BLACK HISTORY MONTH: Writer pays homage to the late James Baldwin

CLEVELAND — Writer Quartez Harris won’t be difficult to find around here in 2025. 

Just wander into a Cuyahoga County, Ohio, bookstore and you’ll have a decent chance of spotting Harris, his locs tight and his smile ever-present. 

Or make your way to a book fair like the one Harris starred in earlier this month in Philadelphia. You might catch him there. 

Harris, 34, is finding these are the best of times for him as he watches his biographical picture book “Go Tell It,” a homage to the late novelist and social critic James Baldwin, play to heady reviews. 

The Southern Bookseller Review, as an example, described Harris’s book as: “Stunning, poetic, honest, and celebratory – what an incredible picture book for school-age kids and their families and classrooms. Gordon James captures Baldwin’s dynamic passion for books and words in beautiful, high-energy paintings.”

Kirkus Reviews said: “A superb introduction to a master of the craft and a work of art in and of itself.

Author Quartez Harris. Photo courtesy of Quartez Harris.
Author Quartez Harris. Photo courtesy of Quartez Harris.

You can almost hear Harris say ah-shucks to the latter, but he can grab hold to the first part of the Kirkus review and revel in the words. His affinity toward Baldwin goes back a long way.”

As a teenager, Harris fell in love with Baldwin’s words — spoken and written.

“He was such an eloquent speaker, and I think it was his voice that drew me in,” said Harris, winner of the prestigious 2021 Ohio Poetry Association’s Poet of the Year Award for his collection of poems in “We Made It to School Alive.” “I loved how his mind worked,” Harris said.

What Harris has created is a book that speaks to youth, as his collection of poetry. He crafted “Go Tell It,” a rife on Baldwin’s celebrated semi-autobiographical novel “Go Tell It on the Mountain,” for younger readers. He said he wanted to put onto library shelves and in bookstores a nonfiction story that would resonate with them, so he kept “Go Tell It” focused on Baldwin’s boyhood and young adulthood. 

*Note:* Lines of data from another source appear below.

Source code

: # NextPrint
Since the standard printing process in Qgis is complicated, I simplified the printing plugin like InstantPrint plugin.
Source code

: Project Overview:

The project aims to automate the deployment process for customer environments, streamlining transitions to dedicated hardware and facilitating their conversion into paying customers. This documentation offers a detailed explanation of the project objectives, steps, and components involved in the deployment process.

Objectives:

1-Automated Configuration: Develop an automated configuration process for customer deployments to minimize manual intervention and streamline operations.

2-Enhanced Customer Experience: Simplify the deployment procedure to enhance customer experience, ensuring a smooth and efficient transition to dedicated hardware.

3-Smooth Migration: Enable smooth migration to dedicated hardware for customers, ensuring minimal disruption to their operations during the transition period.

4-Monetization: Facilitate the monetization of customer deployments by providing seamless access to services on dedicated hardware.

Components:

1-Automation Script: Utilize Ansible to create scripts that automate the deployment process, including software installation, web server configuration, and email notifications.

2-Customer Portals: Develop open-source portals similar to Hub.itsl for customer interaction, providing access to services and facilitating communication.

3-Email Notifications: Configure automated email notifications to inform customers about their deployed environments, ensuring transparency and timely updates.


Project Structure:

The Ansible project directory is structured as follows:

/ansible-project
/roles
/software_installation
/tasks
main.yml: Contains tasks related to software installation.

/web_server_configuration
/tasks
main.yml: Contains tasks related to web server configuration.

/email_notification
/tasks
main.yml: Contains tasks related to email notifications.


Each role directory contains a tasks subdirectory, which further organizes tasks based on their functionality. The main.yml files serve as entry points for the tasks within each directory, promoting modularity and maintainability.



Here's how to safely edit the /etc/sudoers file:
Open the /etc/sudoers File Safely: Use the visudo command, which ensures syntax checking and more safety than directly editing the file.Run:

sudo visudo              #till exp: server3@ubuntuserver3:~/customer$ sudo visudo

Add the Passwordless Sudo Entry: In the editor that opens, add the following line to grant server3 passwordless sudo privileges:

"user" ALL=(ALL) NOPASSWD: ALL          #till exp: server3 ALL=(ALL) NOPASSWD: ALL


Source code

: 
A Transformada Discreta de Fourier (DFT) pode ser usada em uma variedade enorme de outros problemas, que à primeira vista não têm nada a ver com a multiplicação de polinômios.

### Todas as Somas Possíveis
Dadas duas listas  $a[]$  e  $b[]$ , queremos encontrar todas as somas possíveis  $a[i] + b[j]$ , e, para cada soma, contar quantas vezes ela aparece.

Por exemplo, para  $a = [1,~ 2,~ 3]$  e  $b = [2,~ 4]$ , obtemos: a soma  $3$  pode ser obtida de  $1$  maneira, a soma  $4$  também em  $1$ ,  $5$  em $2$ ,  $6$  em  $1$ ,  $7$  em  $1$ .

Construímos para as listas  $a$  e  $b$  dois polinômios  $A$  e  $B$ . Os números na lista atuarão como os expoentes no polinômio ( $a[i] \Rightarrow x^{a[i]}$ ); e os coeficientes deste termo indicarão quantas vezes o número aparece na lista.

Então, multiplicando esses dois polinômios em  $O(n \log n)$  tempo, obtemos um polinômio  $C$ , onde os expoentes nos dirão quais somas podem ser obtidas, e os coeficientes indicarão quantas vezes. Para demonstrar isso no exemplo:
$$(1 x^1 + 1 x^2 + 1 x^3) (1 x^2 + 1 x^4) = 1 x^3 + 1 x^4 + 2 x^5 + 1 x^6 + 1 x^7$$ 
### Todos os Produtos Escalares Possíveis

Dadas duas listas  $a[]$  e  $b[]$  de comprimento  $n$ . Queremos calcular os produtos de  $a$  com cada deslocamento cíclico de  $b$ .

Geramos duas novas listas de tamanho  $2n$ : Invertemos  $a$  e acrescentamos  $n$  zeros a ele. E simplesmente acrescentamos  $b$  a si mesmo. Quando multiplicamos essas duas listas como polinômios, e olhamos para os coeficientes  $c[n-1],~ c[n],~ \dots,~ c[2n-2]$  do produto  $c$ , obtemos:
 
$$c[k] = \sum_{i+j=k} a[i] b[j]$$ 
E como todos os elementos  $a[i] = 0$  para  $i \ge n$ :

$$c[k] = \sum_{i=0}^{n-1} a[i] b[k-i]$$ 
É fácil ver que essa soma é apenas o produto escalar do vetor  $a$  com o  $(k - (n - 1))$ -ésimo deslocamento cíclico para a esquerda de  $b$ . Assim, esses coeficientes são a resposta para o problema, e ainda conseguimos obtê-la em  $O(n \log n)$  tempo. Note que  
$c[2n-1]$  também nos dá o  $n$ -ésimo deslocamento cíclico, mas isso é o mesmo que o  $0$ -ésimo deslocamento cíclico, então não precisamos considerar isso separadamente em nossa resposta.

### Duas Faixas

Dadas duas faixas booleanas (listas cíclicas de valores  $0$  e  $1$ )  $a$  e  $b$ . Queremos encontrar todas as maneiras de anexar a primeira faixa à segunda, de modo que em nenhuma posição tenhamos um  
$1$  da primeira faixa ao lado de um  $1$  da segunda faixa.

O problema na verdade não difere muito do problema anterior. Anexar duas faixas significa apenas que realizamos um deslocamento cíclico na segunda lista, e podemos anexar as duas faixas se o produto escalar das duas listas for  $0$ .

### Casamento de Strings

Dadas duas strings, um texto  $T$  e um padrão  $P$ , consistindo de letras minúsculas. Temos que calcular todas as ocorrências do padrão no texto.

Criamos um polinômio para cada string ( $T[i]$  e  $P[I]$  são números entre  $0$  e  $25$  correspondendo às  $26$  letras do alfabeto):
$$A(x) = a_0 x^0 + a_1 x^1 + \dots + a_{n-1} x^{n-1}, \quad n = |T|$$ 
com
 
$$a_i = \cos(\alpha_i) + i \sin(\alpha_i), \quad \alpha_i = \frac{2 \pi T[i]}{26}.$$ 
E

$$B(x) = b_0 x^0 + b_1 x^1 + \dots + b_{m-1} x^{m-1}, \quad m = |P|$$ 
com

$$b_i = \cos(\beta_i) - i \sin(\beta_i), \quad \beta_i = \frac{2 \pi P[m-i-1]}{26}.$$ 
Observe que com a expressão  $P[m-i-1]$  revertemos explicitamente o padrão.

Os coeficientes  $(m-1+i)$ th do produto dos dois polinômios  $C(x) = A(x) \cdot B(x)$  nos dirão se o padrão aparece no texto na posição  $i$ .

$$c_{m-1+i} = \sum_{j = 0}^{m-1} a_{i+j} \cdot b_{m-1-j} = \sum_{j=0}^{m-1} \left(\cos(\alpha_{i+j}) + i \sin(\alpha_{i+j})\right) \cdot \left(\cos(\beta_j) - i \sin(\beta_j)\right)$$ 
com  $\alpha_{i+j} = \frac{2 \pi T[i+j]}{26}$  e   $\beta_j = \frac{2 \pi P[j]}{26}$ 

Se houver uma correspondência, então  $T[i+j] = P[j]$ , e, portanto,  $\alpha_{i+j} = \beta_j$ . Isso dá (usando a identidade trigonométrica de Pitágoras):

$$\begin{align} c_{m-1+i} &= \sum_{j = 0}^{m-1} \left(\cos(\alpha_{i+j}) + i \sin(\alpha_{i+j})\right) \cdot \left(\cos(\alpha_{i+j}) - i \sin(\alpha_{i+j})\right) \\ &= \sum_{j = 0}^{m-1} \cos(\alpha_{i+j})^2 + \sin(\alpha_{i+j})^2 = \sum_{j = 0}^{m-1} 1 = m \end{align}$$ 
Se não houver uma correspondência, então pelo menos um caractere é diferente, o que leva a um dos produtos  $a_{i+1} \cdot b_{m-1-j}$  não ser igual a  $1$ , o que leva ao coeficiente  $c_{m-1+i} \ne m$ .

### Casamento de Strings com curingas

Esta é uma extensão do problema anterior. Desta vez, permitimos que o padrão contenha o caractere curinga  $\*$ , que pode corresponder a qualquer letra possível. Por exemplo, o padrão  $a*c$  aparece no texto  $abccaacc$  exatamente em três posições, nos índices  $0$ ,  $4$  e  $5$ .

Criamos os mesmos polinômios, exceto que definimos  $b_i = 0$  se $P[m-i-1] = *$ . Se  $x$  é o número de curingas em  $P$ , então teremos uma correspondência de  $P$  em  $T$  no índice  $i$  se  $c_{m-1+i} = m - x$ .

Harris ended his book before Baldwin, penniless and unknown, left the United States in his early 20s and settled into the culturally enlightened Left Bank in Paris. Harris’s book introduces those new to Baldwin to his youthful years in Harlem and in the Pentecostal church.

The point he stressed in “Go Tell It” was how James Baldwin became, well … James Baldwin. In piecing his book together, Harris saw some of himself in Baldwin, a high-school dropout but perhaps the most celebrated Black writer ever. 

Despite no high-brow academic credentials, Baldwin discovered a complete education could come from outside a structured class. He became a vociferous reader; Baldwin read everything. 

And reading was the thread that connected him and Harris. 

The late James Baldwin, author of "The Fire Next Time" and "Another Country," at his home, June 3, 1963, in New York. Photo credit: Dave Pickoff, The Associated Press
The late James Baldwin, author of “The Fire Next Time” and “Another Country,” at his home, June 3, 1963, in New York. Photo credit: Dave Pickoff, The Associated Press

Growing up in Cleveland, Harris struggled to meet the expectations of educators. They warehoused him, which they often did to Black males in this city, in classes that lacked academic rigor. Many of Harris’ teachers viewed him as incapable of comprehending what he read or of using the English language properly.

“I didn’t really identify with language,” he said. “I didn’t know it belonged to me. Words belonged to me.” 

Harris discovered ways to interpret his words. Using poetry as his vehicle, he started to play with them. Just like Baldwin did in his adolescence, Harris toyed with noun and verb 

combinations and fiddled with words in his mind as if they were a Rubik’s cube that he needed to put together. Once he did, Harris was creating music with his poetry. The right words made songs.

“You might not understand the song,” Harris said. “But it can make you feel something inside.”

The praise the book “Go Tell It” has brought Harris’s way has been heady stuff, and it has left him with feelings of his own. 

“I am full of glee,” he said. 

His book is everywhere in Cleveland, and so it seems is Harris, a former teacher who’s married with a young son. His agent has his schedule packed with appearances, which include a speaking event February 19 at the South Euclid-Lyndhurst Library in suburban Cleveland. 

He is contracted with Little, Brown and Company, a nearly two-century-old publisher based in New York City. And he is working on a full-fledged novel, which will put his use of words to the test.

But Harris won’t be able to shake his book on Baldwin for a while. How can he? Baldwin, who would have turned 100 last August, wrote and spoke about troubled times in America, times that made him flee to Paris in 1948 before returning to immerse himself in the emerging Civil Rights Movement of the 1950s and 1960s. His short story “Sonny’s Blues” reflected those unsettling times.

Interest in Baldwin and his prose has now resurfaced.

“People are looking at Baldwin — his voice is still raging — because of the political climate we’re in,” Harris said. “I find it cool that we’re celebrating his legacy.”